5. Poor management style in government. This for me is probably the most convincing part of the explanation. This government seems to favour a management system whereby individual ministers understand their brief to be about representing specific interests which they lobby for. The Prime Minister understands his job as an arbiter between these competing interests. Sunak lobbies for the Treasury, Hancock for the Department of Health, Williamson for his education priorities as they understand these. This is a uniquely bad way of running things in a situation where there are significant feedback loops and effective policy making relies on understanding the dynamics of a system of moving parts. The Treasury has come to understand (or feels it has to understand) its position as in conflict with covid restrictions, even though they are not. Williamson feels he has to lobby for schools to stay open, come what may, even though nowhere in the job brief for the Minister of Education did it say that better educational outcomes should come at the expense of large amounts of death. Still, this explanation does require a little bit of explanation 1. or perhaps something similar, as you'd expect that intelligent ministers would realise the interdependence of their departments and the mutual benefit of just going for maximum viral suppression. At the very least, competent leadership from the Prime Minister would enforce this view. Which brings us on to point 6.

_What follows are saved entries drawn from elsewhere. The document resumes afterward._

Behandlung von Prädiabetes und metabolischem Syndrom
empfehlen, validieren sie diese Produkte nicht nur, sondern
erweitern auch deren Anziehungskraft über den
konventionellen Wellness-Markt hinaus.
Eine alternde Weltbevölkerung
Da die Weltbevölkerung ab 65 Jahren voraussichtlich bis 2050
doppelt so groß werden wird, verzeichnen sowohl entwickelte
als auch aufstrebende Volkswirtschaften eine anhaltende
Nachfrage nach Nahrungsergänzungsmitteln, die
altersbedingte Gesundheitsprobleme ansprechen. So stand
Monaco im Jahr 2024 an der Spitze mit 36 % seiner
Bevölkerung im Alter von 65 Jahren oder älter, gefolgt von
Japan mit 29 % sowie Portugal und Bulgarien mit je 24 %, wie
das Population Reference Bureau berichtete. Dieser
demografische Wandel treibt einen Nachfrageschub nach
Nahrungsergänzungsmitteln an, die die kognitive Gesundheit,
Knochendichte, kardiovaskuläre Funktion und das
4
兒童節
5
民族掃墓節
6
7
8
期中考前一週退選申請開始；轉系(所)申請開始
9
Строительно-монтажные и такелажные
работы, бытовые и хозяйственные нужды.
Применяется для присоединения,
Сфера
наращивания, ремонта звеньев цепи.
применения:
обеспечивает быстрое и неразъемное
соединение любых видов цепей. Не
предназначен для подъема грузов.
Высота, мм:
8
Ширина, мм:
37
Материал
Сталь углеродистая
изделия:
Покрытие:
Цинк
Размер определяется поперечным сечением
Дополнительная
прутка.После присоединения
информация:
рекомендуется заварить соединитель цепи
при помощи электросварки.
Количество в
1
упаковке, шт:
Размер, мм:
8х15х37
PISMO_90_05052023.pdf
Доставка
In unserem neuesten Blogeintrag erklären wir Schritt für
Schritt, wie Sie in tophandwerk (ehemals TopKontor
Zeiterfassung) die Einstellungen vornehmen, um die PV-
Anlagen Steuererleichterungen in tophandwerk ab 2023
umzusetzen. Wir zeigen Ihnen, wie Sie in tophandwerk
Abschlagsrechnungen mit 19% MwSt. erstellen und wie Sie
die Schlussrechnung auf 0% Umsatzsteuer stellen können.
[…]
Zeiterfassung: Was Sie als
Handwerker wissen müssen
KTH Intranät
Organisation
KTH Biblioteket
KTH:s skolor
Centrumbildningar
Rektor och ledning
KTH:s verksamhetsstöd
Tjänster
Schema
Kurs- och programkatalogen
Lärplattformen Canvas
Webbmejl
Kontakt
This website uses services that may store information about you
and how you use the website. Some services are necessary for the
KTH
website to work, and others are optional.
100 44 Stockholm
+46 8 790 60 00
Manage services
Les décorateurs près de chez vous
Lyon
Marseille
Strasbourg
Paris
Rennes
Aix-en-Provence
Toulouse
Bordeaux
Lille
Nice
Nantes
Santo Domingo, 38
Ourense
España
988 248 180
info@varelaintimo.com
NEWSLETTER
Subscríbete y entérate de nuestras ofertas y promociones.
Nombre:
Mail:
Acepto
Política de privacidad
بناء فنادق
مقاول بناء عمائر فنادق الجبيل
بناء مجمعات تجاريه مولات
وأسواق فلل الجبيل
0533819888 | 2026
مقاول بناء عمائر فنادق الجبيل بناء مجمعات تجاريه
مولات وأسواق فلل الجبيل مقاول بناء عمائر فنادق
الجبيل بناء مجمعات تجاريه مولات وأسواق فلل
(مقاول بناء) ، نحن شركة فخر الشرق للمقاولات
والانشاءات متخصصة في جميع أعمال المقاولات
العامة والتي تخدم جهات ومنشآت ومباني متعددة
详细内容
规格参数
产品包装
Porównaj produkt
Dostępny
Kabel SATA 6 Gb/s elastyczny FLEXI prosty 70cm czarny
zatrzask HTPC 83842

6. Incompetent and weak leadership. Lockdowns may be necessary, but in the short term, they do have significant costs associated with them. These are hard decisions to make, particularly if you aren't that comfortable with thinking about mathematical and scientific models. Even if there is no gain from delay, incompetent and weak governments may simply put off decisions until they are out of options, as they are so put off by the short term costs that they end up just paying much higher costs when they are forced to.